Then he would leave this peculiar town.
For an hour he thought over this plausible statement of the tangle.
He wanted to tell them about his wife, but couldn’t.
He finally narrowed it down to an assertion that he was light-headed from entertaining friends, had found the safe open, and having gone so far as to take the money out, had accidentally closed it.
This act he regretted very much. He was sorry he had put them to so much trouble.
He would undo what he could by sending the money back — the major portion of it.
The remainder he would pay up as soon as he could.
Was there any possibility of his being restored? This he only hinted at.
The troubled state of the man’s mind may be judged by the very construction of this letter.
For the nonce he forgot what a painful thing it would be to resume his old place, even if it were given him.
He forgot that he had severed himself from the past as by a sword, and that if he did manage to in some way reunite himself with it, the jagged line of separation and reunion would always show.
He was always forgetting something — his wife, Carrie, his need of money, present situation, or something — and so did not reason clearly.
Nevertheless, he sent the letter, waiting a reply before sending the money.
Meanwhile, he accepted his present situation with Carrie, getting what joy out of it he could.
Out came the sun by noon, and poured a golden flood through their open windows.
Sparrows were twittering. There were laughter and song in the air.
Hurstwood could not keep his eyes from Carrie.
She seemed the one ray of sunshine in all his trouble.
Oh, if she would only love him wholly — only throw her arms around him in the blissful spirit in which he had seen her in the little park in Chicago — how happy he would be!
It would repay him; it would show him that he had not lost all.
He would not care.
“Carrie,” he said, getting up once and coming over to her, “are you going to stay with me from now on?”
She looked at him quizzically, but melted with sympathy as the value of the look upon his face forced itself upon her.
It was love now, keen and strong — love enhanced by difficulty and worry.
She could not help smiling.
“Let me be everything to you from now on,” he said.
“Don’t make me worry any more.
I’ll be true to you.
We’ll go to New York and get a nice flat.
I’ll go into business again, and we’ll be happy.
Won’t you be mine?”
Carrie listened quite solemnly.
There was no great passion in her, but the drift of things and this man’s proximity created a semblance of affection.
She felt rather sorry for him — a sorrow born of what had only recently been a great admiration.
True love she had never felt for him.
She would have known as much if she could have analysed her feelings, but this thing which she now felt aroused by his great feeling broke down the barriers between them.
“You’ll stay with me, won’t you?” he asked.

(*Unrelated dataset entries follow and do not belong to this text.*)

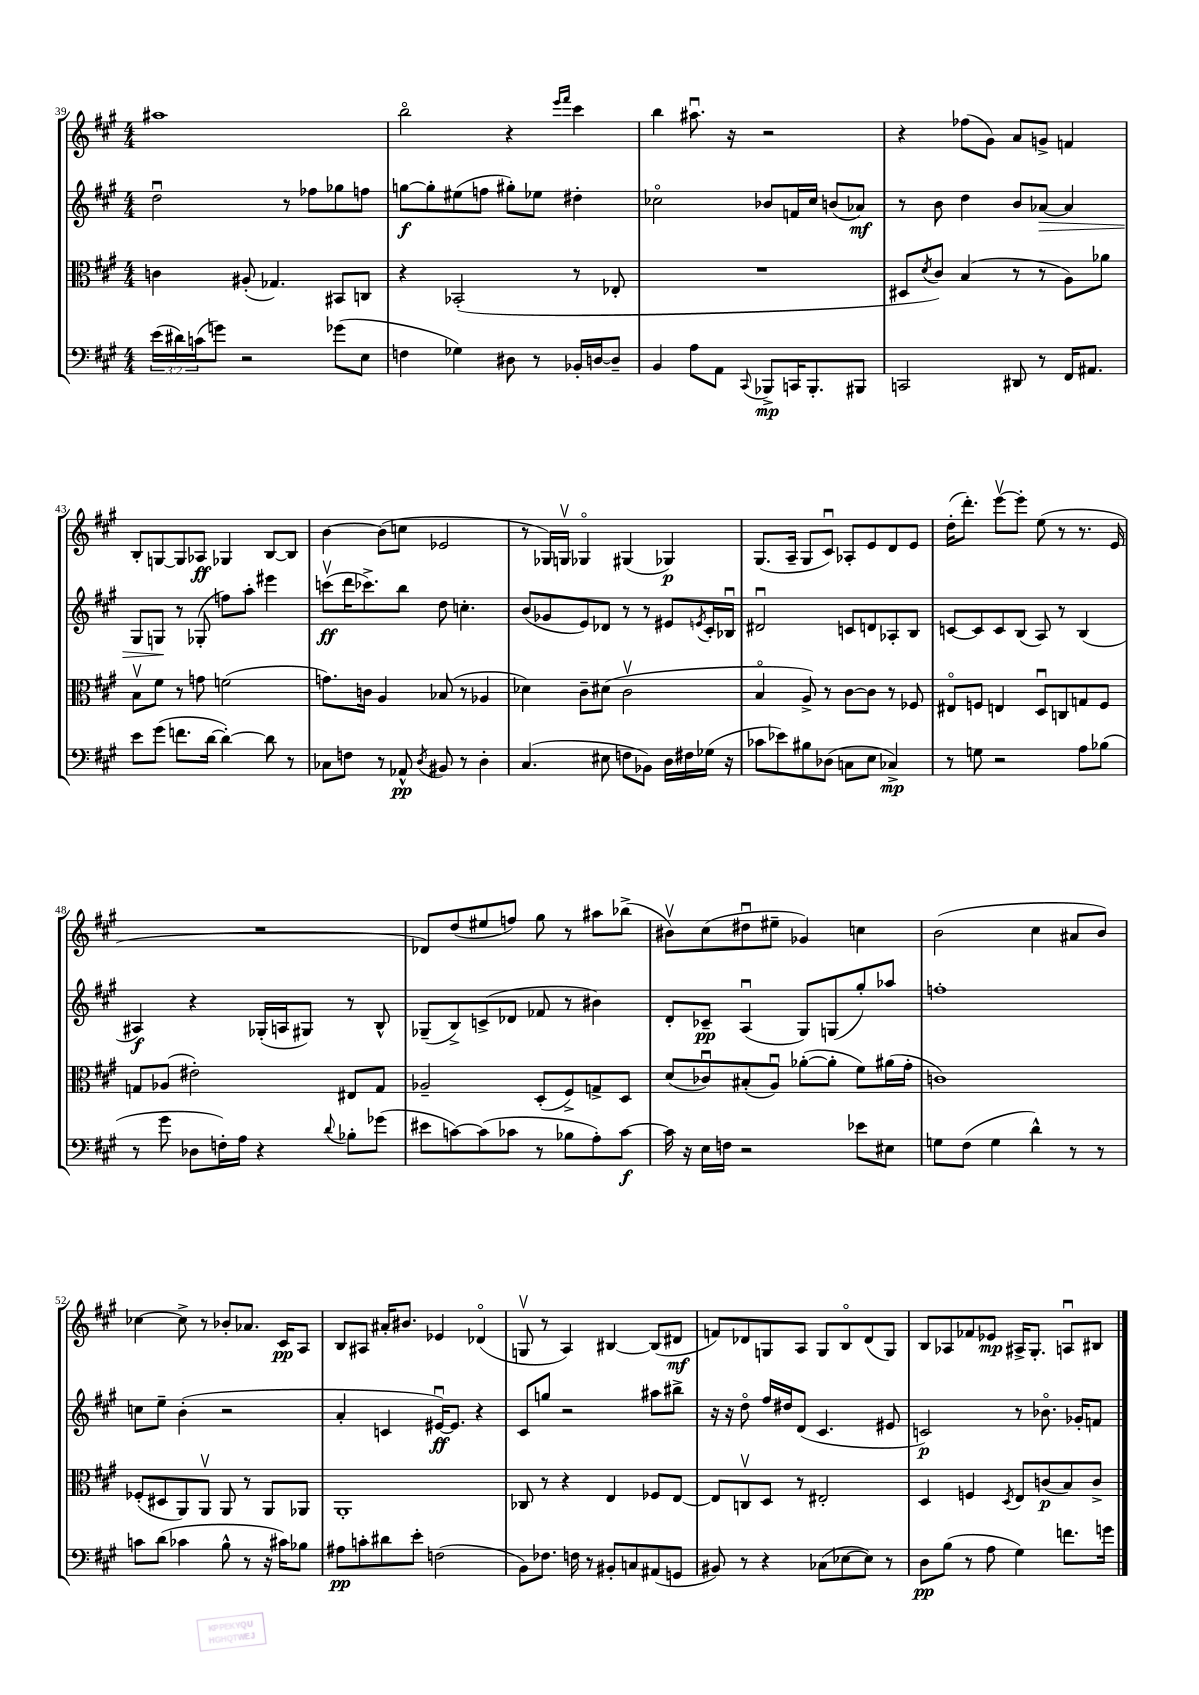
<<
\new StaffGroup <<
\new Staff = "s0" {
    \clef treble \key a \major \numericTimeSignature \time 4/4
    ais''1 |
    b''2\flageolet r4 \grace { e'''16 fis'''16 } cis'''4 |
    b''4 ais''8.\downbow r16 r2 |
    r4 fes''8( gis'8) a'8 g'8-> f'4 |
    b8-. g8~ g8 aes8\ff ges4 b8~ b8 |
    b'4~ b'8( c''8 ees'2 |
    r8 ges16) g16\upbow ges4\flageolet gis4( ges4\p) |
    gis8.( a16-- gis8 cis'8\downbow) aes8-. e'8 d'8 e'8 |
    d''16-.( d'''8.-.) e'''8~\upbow e'''8-. e''8( r8 r8. e'16 |
    R1 |
    des'8) d''8( eis''8 f''8) gis''8 r8 ais''8 bes''8->( |
    bis'8\upbow) cis''8( dis''8\downbow eis''8-- ges'4) c''4 |
    b'2( cis''4 ais'8 b'8) |
    ces''4~ ces''8-> r8 bes'8-. aes'8. cis'16\pp a8 |
    b8 ais8 ais'16-. bis'8. ees'4 des'4\flageolet( |
    g8\upbow r8 a4) bis4~ bis8( dis'8\mf |
    f'8) des'8 g8 a8 g8 b8\flageolet des'8( g8) |
    b8 aes8 fes'8 ees'8\mp ais16-> gis8.-. a8\downbow bis8 \bar "|." |
}
\new Staff = "s1" {
    \clef treble \key a \major \numericTimeSignature \time 4/4
    d''2\downbow r8 fes''8 ges''8 f''8 |
    g''8~\f g''8-. eis''8( f''8 gis''8-.) ees''8 dis''4-. |
    ces''2\flageolet bes'8 f'16 ces''16 b'8( aes'8\mf) |
    r8 b'8 d''4 b'8 aes'8~\> aes'4 |
    gis8 g8\! r8 ges8-.( f''8) a''8-. eis'''4 |
    c'''8\upbow\ff( d'''16 ces'''8.->) b''8 d''8 c''4.-. |
    b'8( ges'8 e'8) des'8 r8 r8 eis'8 \acciaccatura { e'8 } cis'16-. bes16\downbow |
    dis'2\downbow c'8 d'8 aes8-. b8 |
    c'8~ c'8 c'8 b8( a8) r8 b4( |
    ais4\f) r4 ges16-.( a16 gis8) r8 b8-^ |
    ges8--( b8->) c'8->( des'8 fes'8 r8 bis'4) |
    d'8-. ces'8--\pp a4\downbow( gis8) g8( gis''8-.) aes''8 |
    f''1-. |
    c''8 e''8-- b'4-.( r2 |
    a'4-. c'4 eis'16~\downbow\ff) eis'8. r4 |
    cis'8 g''8 r2 ais''8 bis''8-> |
    r16 r16 d''8\flageolet fis''16 dis''16 d'8( cis'4. eis'8 |
    c'2\p) r8 bes'8.\flageolet ges'16-. f'8 \bar "|." |
}
\new Staff = "s2" {
    \clef alto \key a \major \numericTimeSignature \time 4/4
    c'4 ais8-.( ges4.) bis,8 c8 |
    r4 bes,2-.( r8 ees8-. |
    R1 |
    dis8 \acciaccatura { d'8 } cis'8) b4( r8 r8 a8) aes'8 |
    b8\upbow fis'8 r8 g'8 f'2( |
    g'8.) c'16 a4 bes8( r8 aes4 |
    des'4) cis'8-- dis'8( cis'2\upbow |
    b4\flageolet a8->) r8 cis'8~ cis'8 r8 fes8 |
    eis8\flageolet f8 e4 d8\downbow c8 g8 f8 |
    g8 aes8( eis'2-.) eis8 g8 |
    aes2-- d8-.( fis8->) g8-> d8 |
    d'8( ces'8\downbow) bis8-.( a8\downbow) aes'8~-.( aes'8-. fis'8) ais'16( gis'16-. |
    c'1) |
    fes8-.( dis8 a,8) a,8\upbow a,8 r8 a,8 aes,8 |
    a,1-. |
    ces8 r8 r4 e4 fes8 e8~ |
    e8 c8\upbow d8 r8 eis2-. |
    d4 f4 \acciaccatura { d8 } e8 c'8\p( b8) c'8-> \bar "|." |
}
\new Staff = "s3" {
    \clef bass \key a \major \numericTimeSignature \time 4/4 \override Staff.TupletNumber.text = #tuplet-number::calc-fraction-text
    \tuplet 3/2 { e'16( dis'16) c'16( } g'8) r2 ges'8( e8 |
    f4 ges4) dis8 r8 bes,16-. d16~ d8-- |
    b,4 a8 a,8 \appoggiatura { cis,8 } bes,,8->\mp c,16 bes,,8.-. bis,,8 |
    c,2 dis,8 r8 fis,16 ais,8. |
    e'8 gis'8( f'8. d'16~ d'4~-.) d'8 r8 |
    ces8 f8 r8 aes,8-^\pp \acciaccatura { d8 } bis,8 r8 d4-. |
    cis4.( eis8 f8 bes,8) d16 fis16 ges16( r16 |
    ces'8 ees'8) bis8 des8( c8 e8 ces4->\mp) |
    r8 g8 r2 a8 bes8( |
    r8 gis'8 des8 f16-.) a16 r4 \appoggiatura { d'8 } bes8-. ges'8( |
    eis'8 c'8~) c'8( ces'8 r8 bes8 a8-.) ces'8~\f |
    ces'16 r16 e16 f16 r2 ees'8 eis8 |
    g8 fis8( g4 d'4-^) r8 r8 |
    c'8 d'8( ces'4 b8-^ r8 r16 cis'16) bes8 |
    ais8\pp c'8-. dis'8 e'8-. f2( |
    b,8) fes8. f16 r8 bis,8-. c8 ais,8( g,8 |
    bis,8) r8 r4 ces8( ees8~ ees8) r8 |
    d8\pp b8( r8 a8 gis4) f'8. g'16 \bar "|." |
}
>>
>>
\layout { \context { \Score currentBarNumber = #39 } }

“Yes,” she said, nodding her head.
He gathered her to himself, imprinting kisses upon her lips and cheeks.
“You must marry me, though,” she said.
“I’ll get a license today,” he answered.
“How?” she asked.
“Under a new name,” he answered.
“I’ll take a new name and live a new life.
From now on I’m Murdock.”
“Oh, don’t take that name,” said Carrie.
“Why not?” he said.
“I don’t like it.”
“Well, what shall I take?” he asked.
“Oh, anything, only don’t take that.”